Instruction ->
Pull from the records below every line that contains the string "Lada", copying each one unchanged.

Dataset records
┌──

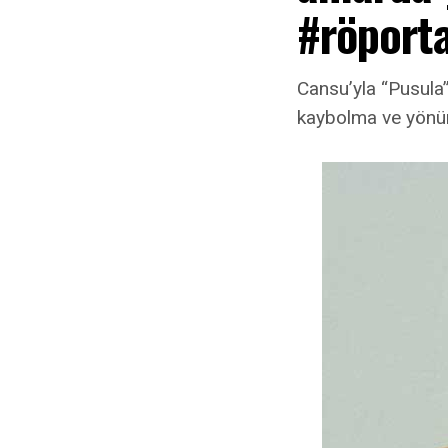
#röporta
Cansu’yla “Pusula”
kaybolma ve yönün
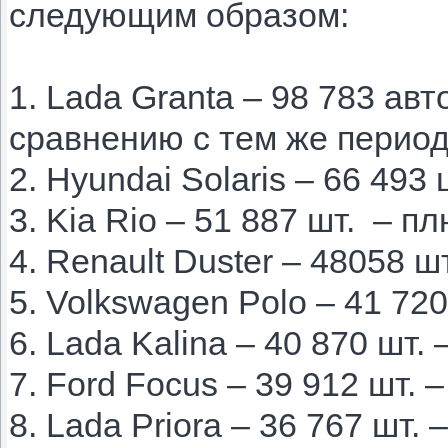
следующим образом:
1. Lada Granta – 98 783 ав
сравнению с тем же период
2. Hyundai Solaris – 66 493
3. Kia Rio – 51 887 шт. – п
4. Renault Duster – 48058 
5. Volkswagen Polo – 41 720
6. Lada Kalina – 40 870 шт.
7. Ford Focus – 39 912 шт. 
8. Lada Priora – 36 767 шт.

└──

Written solution ->
1. Lada Granta – 98 783 ав
6. Lada Kalina – 40 870 шт.
8. Lada Priora – 36 767 шт.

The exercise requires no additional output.